The patient is completely covered with sterile drapes, so I can’t see what part they’re operating on.
But then I’m hit with that feeling again, the same one I had on the top floor of Magecorp: something sirenlike calling to me.
It slithers beneath my skin, at once both invasive and strangely pleasurable.
The Source. The rock that Conall found in his research. I understand now why the room is so bright, why the lights are so dazzlingly intense. Whatever these doctors are doing in the theater, it has something to do with the Source. Is this what Professor Kaur wanted us to see?
The sound of voices sends Heloise and me scurrying behind an enormous bin on wheels that is piled high with discarded drapes. We crouch behind it, watching as two men in suits stroll to the viewing window.
My chest tightens. My heart thumps. I feel like I can’t breathe.
I recognize the taller of the two men. I recognize his shock of gray hair, his pointy nose, his slightly undershot chin.
The man is my familiar’s ex-owner, Mr. Nathaniel Price. But what is the Magecorp CEO doing here?
Inside the theater, the surgeons have finished closing the patient’s wound, and nurses are moving around the surgical table, removing the sterile drapes.
As the person beneath is exposed, I see that the incision is on the back of their neck, right at the base of their skull. I swallow, feeling sick.

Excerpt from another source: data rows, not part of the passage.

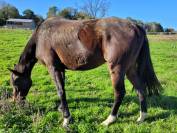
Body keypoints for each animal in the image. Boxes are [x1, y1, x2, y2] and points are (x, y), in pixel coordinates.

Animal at [8, 17, 162, 127]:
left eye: (15, 82)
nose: (16, 102)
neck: (41, 36)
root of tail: (135, 26)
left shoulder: (53, 68)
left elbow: (60, 91)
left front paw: (66, 119)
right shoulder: (61, 69)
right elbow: (63, 89)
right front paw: (62, 109)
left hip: (117, 68)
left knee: (119, 93)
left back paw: (109, 120)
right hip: (129, 69)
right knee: (140, 89)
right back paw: (142, 117)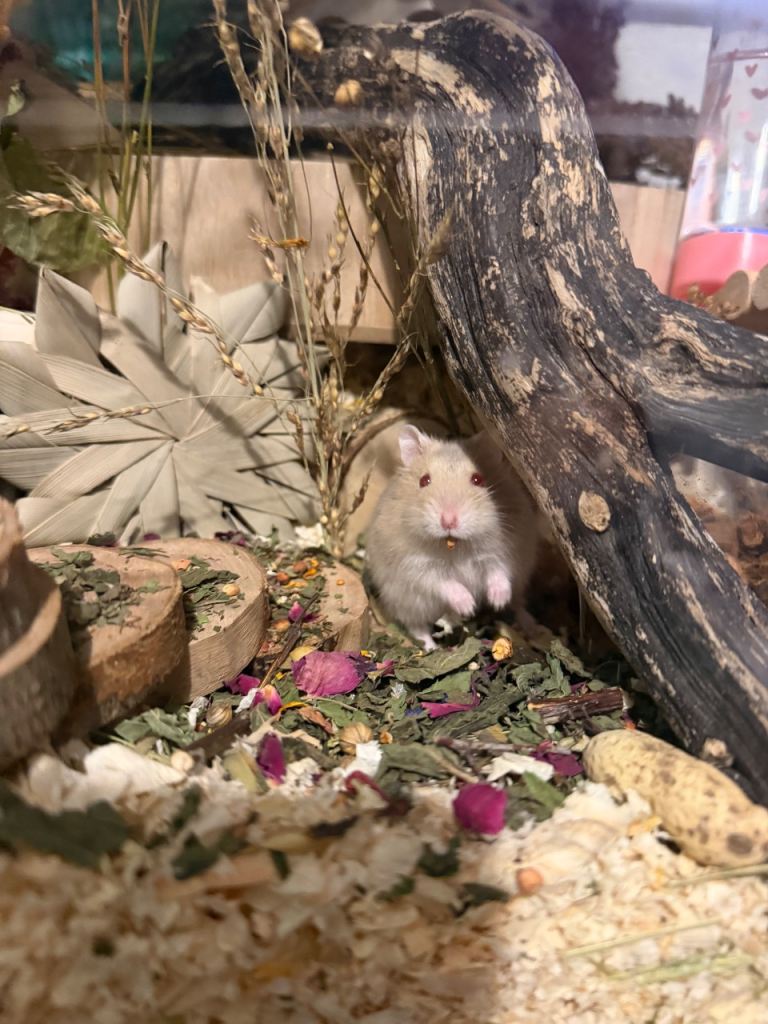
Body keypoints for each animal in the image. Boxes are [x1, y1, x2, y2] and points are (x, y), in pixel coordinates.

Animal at [364, 424, 539, 650]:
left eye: (477, 479)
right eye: (424, 480)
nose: (448, 521)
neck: (456, 545)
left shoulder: (508, 550)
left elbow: (499, 571)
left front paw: (497, 600)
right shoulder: (415, 567)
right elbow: (445, 583)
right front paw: (469, 606)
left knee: (518, 604)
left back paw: (529, 626)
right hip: (406, 603)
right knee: (417, 628)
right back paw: (432, 648)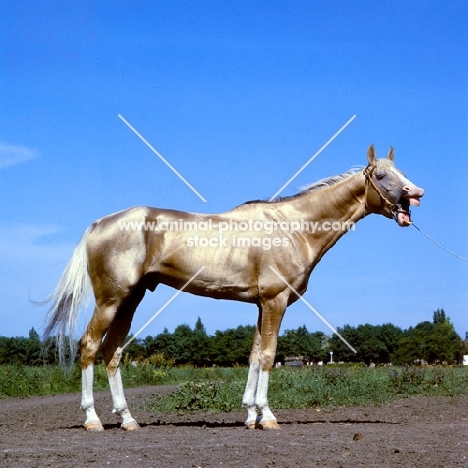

If I’m interpreting the scene correctly, it seems the surgeons have just finished implanting a fragment of Source into a human. One look at Heloise’s horrified expression tells me that she’s come to the same conclusion.
Does it mean what I think it means? That we’ve been looking in the wrong place: It isn’t the MLO that have started using humans instead of objects to tether portals. That it’s actually Magecorp doing it?
I don’t have time to mull this over, because already the patient is being transferred to a gurney and wheeled into the recovery room next door. The head doctor pulls down his mask, shucks off his surgical gown and mask, and tosses them into the basket.
“That’s the last of them for today, then?” the doctor asks Nathaniel Price.
“Yes,” Mr. Price says. “We have more tethers, but since the explosion—not enough Source.”
The doctor gives a tired sigh. “You’d better figure out a way to keep this one alive, then. Or else there’s going to be a worldwide magic shortage.”
“You think I don’t know that?” snaps Mr. Price.
Heloise and I shoot each other a glance. There’s been nothing—nothing—in the news about a global shortage.